Was aber in der menschlichen Gesellschaft vermieden werden muss, das hat im Lauf des Naturlebens seine Bedeutung. Hier ist das Zusammentreffen der irdischen und himmlischen Kräfte von großer Bedeutung; denn in dem Augenblick, in dem das Irdische eintritt, während das Himmlische auf der Höhe ist – im fünften Monat –, entfalten sich alle Dinge zur Höhe ihrer körperlichen Erscheinung, und das Dunkle kann dem Lichten nicht schaden. Die beiden Herren des Zeichens, Neun auf fünftem Platz und Neun auf zweitem Platz, symbolisieren ebenfalls ein solches heilvolles Zusammentreffen. Hier begegnet ein starker und zentraler Gehilfe einem starken, zentralen und korrekten Herrn; dadurch kommt große Blüte, so dass der Gemeine unten nicht schaden kann. Es ist also eine wichtige Zeit, die Zeit des Zusammentreffens des Lichten mit dem Dunklen.
Das Bild
das Bild des Entgegenkommens.
So macht es der Fürst beim Verbreiten seiner Befehle
und ihrer Verkündigung an die vier Himmelsgegenden.
Die einzelnen Linien
Anfangs eine Sechs bedeutet:
- Man muss es hemmen mit ehernem Radschuh.

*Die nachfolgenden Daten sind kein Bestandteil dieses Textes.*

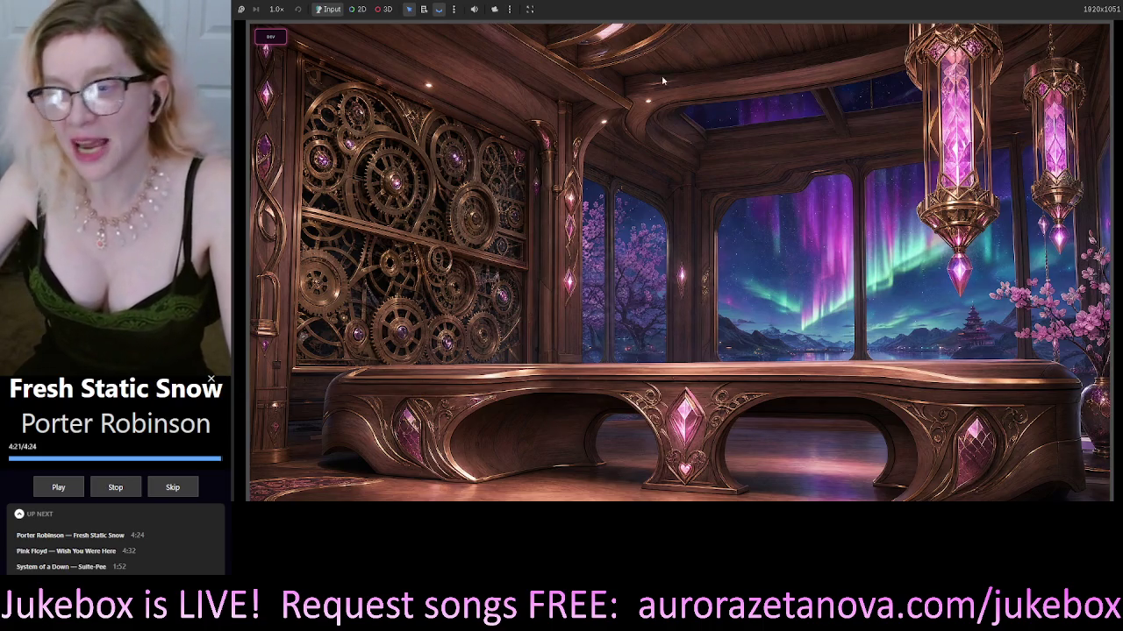
left_click(277, 36)
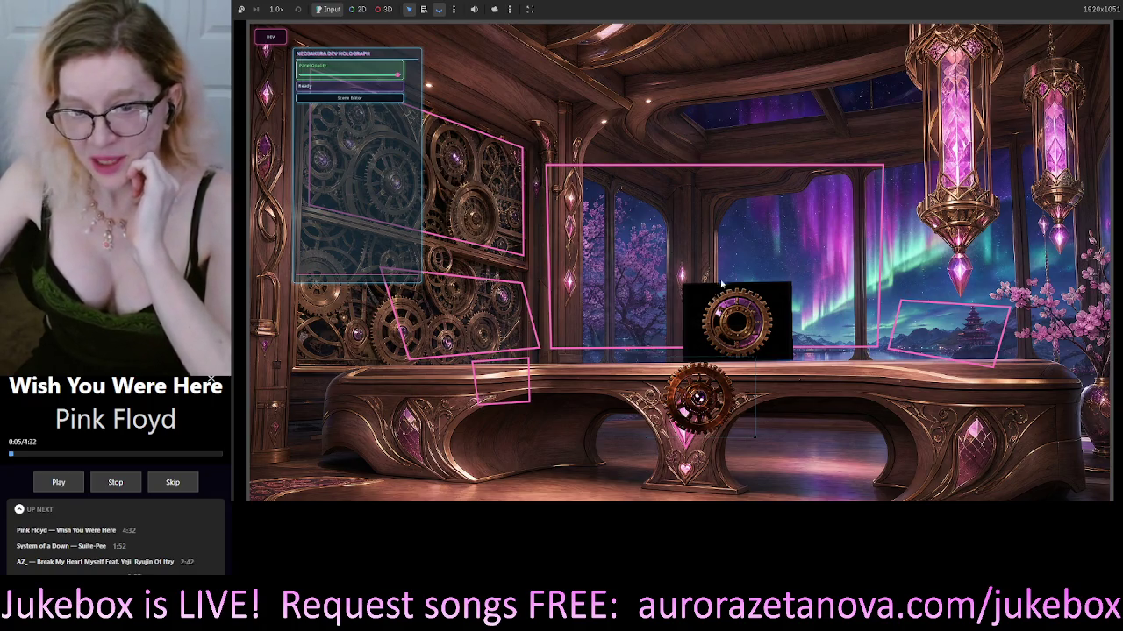
Expand Scene Editor, select the gear-wall and desk click regions, and drag the panel lower.
left_click(390, 98)
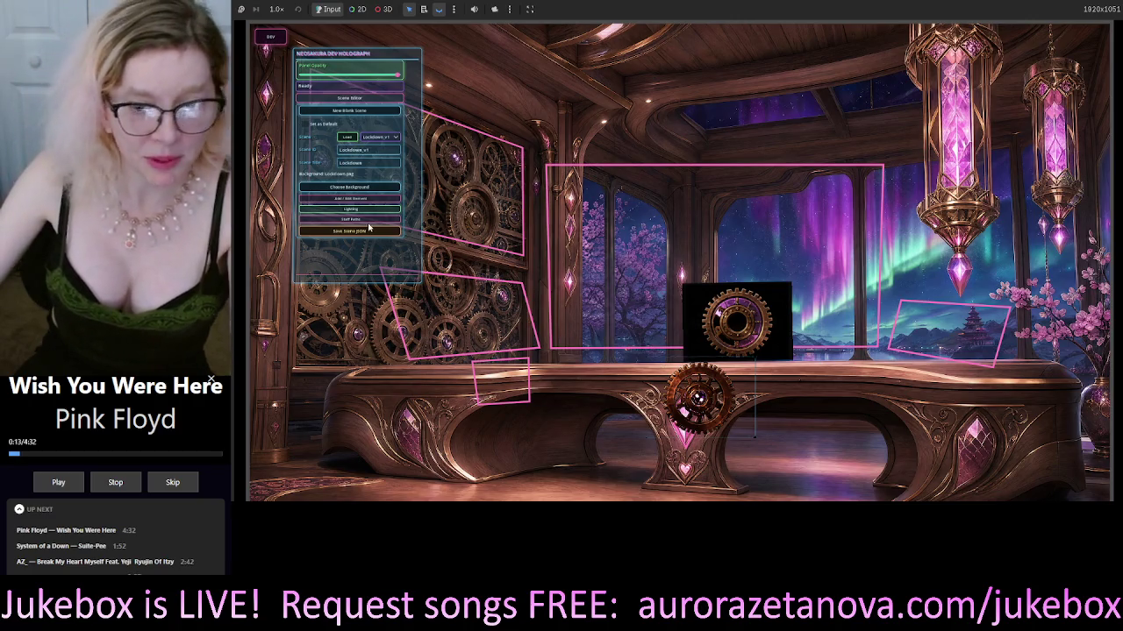
left_click(523, 148)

Beharrlichkeit ist von Heil.
Wenn man es hingehen lässt, so erfährt man Unheil.
Auch ein mageres Schwein hat die Anlage dazu, umherzutoben. Hemmen mit ehernem Radschuh.
Das bedeutet, dass es der Weg des Schwachen ist, geführt zu werden.
Der Radschuh ist unten. Kun, dessen erster Strich hier vorhanden ist, bedeutet einen Wagen; Kiën ist Metall, durch das der Wagen unten gehemmt werden soll. Diese Hemmung bringt Heil, weil es der Wahrheit entspricht, dass das Schwache, das sich nicht selbst leiten kann, geführt wird. Lässt man es gehen, so widerfährt einem Unheil. Das zeigt die Tendenz des ganzen Zeichens. Dass dieser Strich mit einem noch schwachen, mageren Schwein verglichen wird, das später umhertollen wird, bezieht sich ebenfalls auf seine Yin-Natur; das Schwein gehört dem Wasser, und zwar seiner Yinseite zu. Beachtenswert ist, dass diese Linie nur als Objekt in Betracht kommt.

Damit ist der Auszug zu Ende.